If my child is sick, I am not going to look for parents with the same condition. These parents may have a lot of useful information about many things. However, the abilities to understand assessment, diagnosis, and treatment are not infections transmitted from the children to the parents.

The doctor to go to is also not the one treating children who do not get better. The anti-vaccinationists might conclude that the greatest expert is a parent who had at least one child die from the illness. They are persuaded by emotion, not reason.

There is a further problem with, I refuse to listen to anyone who does not have an autistic child. These parents even ostracize other parents of autistic children unless those parents agree with the emotional claims of the anti-vaccinationists about thimerosal. Catch-22 has nothing on them.

What about the mercury?

Thimerosal is C9H9HgNaO2S or sodium ethylmercurithiosalicylate. Mercury is Hg. Thimerosal is not mercury, but a compound that contains mercury. Being in a compound changes the characteristics and the effects of elements.

An example that people in EMS should understand is chlorine (Cl). This is so toxic, that it was used as a poison gas. Mix it with sodium (Na), which is also extremely toxic, and you have sodium chloride. Sodium chloride (NaCl) is known as common table salt. Sodium chloride is also the ingredient in normal saline, which we inject into the veins of just about every patient with a serious medical condition.

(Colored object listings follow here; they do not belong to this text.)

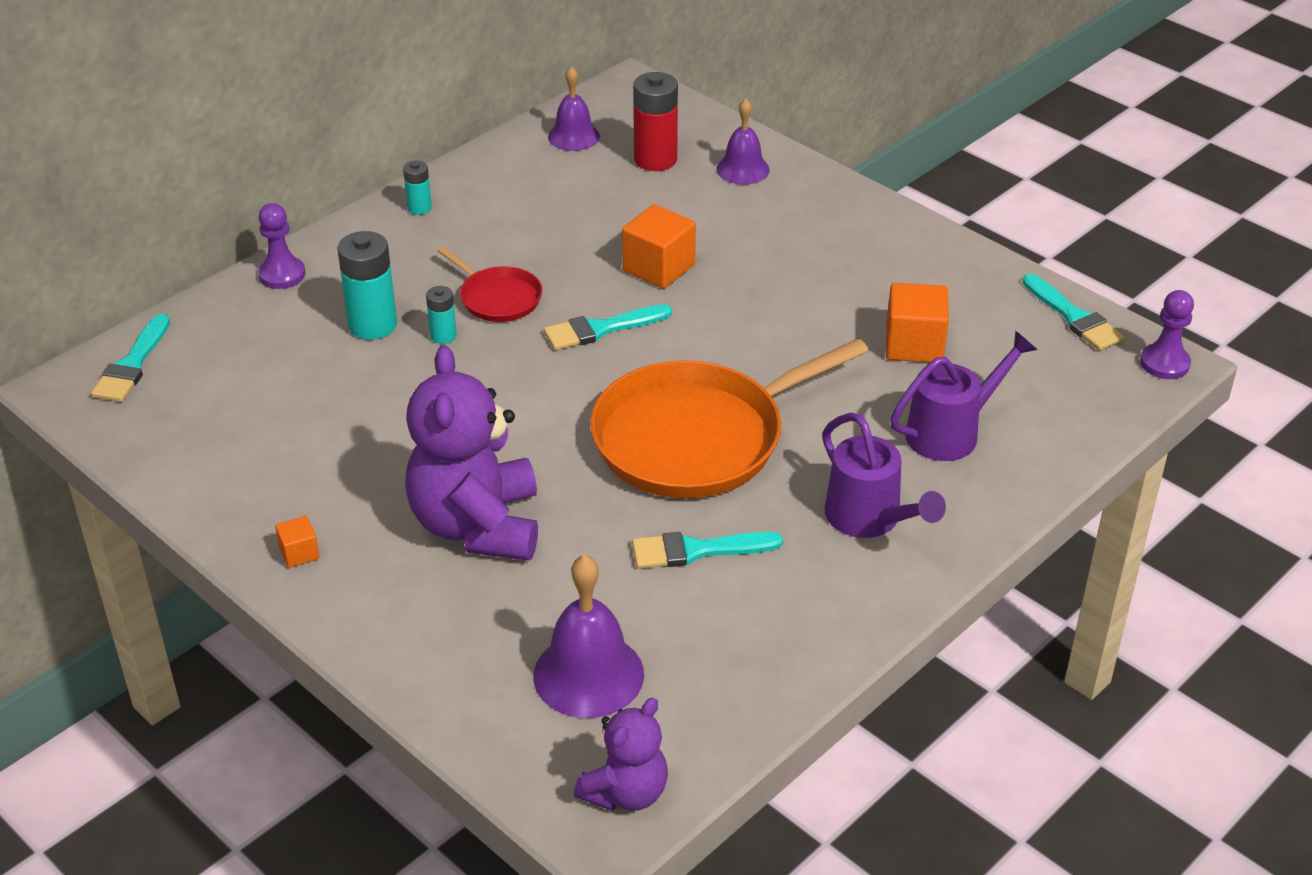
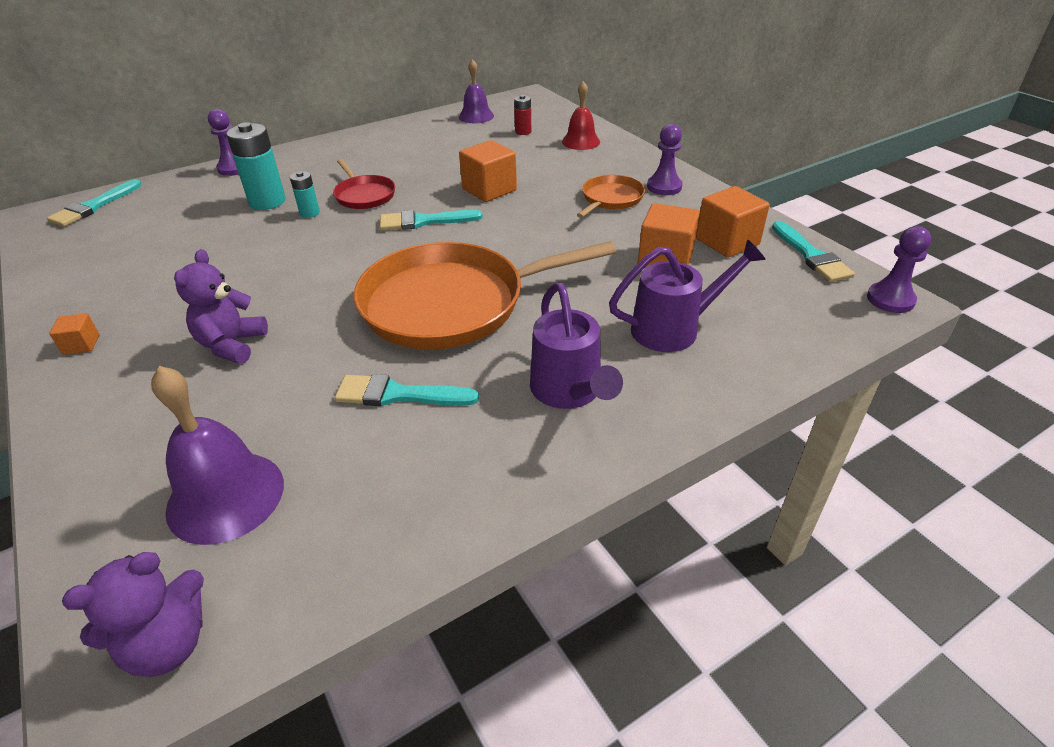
camera: 15 degrees right, 0 degrees up
turquoise battery [403,161,432,215] -> none
purple teddy bear [405,345,538,561] -> purple teddy bear [174,249,268,364], size x0.56
red battery [633,72,678,171] -> red battery [514,95,531,135], size x0.54
purple bell [716,99,770,185] -> red bell [562,81,600,150]
none -> orange pan [577,175,645,218]
none -> purple pawn [647,124,683,195]
none -> orange cube [696,186,770,257]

According to the anti-vaccinationists, No amount of mercury is safe. Based on what? Using the same criteria (Because I say so!), no amount of sodium or chlorine would be safe in the body. After all, they are toxic.*

The video below is less than 10 minutes long, but does a great job of explaining ways in which science keeps us from attributing too much to anecdotes, such as this. He was a normal little boy, until he received the vaccine. Autism is diagnosed at the time that children receive vaccinations. This is true, even for children who do not receive vaccinations. Since the vaccines do not cause autism, the only thing avoiding vaccination does is to endanger children.

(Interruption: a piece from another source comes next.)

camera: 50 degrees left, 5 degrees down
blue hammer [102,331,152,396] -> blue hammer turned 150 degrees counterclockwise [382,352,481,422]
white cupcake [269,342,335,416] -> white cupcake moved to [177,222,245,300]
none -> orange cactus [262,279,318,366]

The explanations that sound good, but are not supported by research are examples of narrative fallacy. I have written more than a little bit about narrative fallacy, because it is important. Using this devotion to reasonable sounding explanations, even though research demonstrates that these explanations are wrong, is a problem. Fortunately, in medicine there is more of an understanding of science. If that were not the case, we might be still bleeding patients to get rid of bad humors.

Narrative Fallacy –

Narrative Fallacy I

How did this happen? – Research

Narrative Fallacy II

CAST and Narrative Fallacy

C A S T and Narrative Fallacy comment from Shaggy

Some Research Podcasting Comments

Shaggy Comments on Some Research Podcasting Comments.

Spine Immobilization in Penetrating Trauma: More Harm Than Good?

EMS EdUCast – Journal Club 2: Episode 43

Education Problems, Autism, and Vaccines


^ * This does ignore the obvious problem that both hyponatremia and hypocalcemia are fatal conditions, even though sodium and calcium are toxic. If only there were some kind of medical expert to explain cutting edge toxicology. Somebody like Paracelsus.

^ 1 Zeno’s paradoxes
Achilles and the tortoise

^ 2 Zeno’s paradoxes
The dichotomy paradox

^ 3 Thimerosal and the occurrence of autism: negative ecological evidence from Danish population-based data.
Madsen KM, Lauritsen MB, Pedersen CB, Thorsen P, Plesner AM, Andersen PH, Mortensen PB.
Pediatrics. 2003 Sep;112(3 Pt 1):604-6.
PMID: 12949291 [PubMed – indexed for MEDLINE]

Pediatrics has the free full text and free PDF available at their site.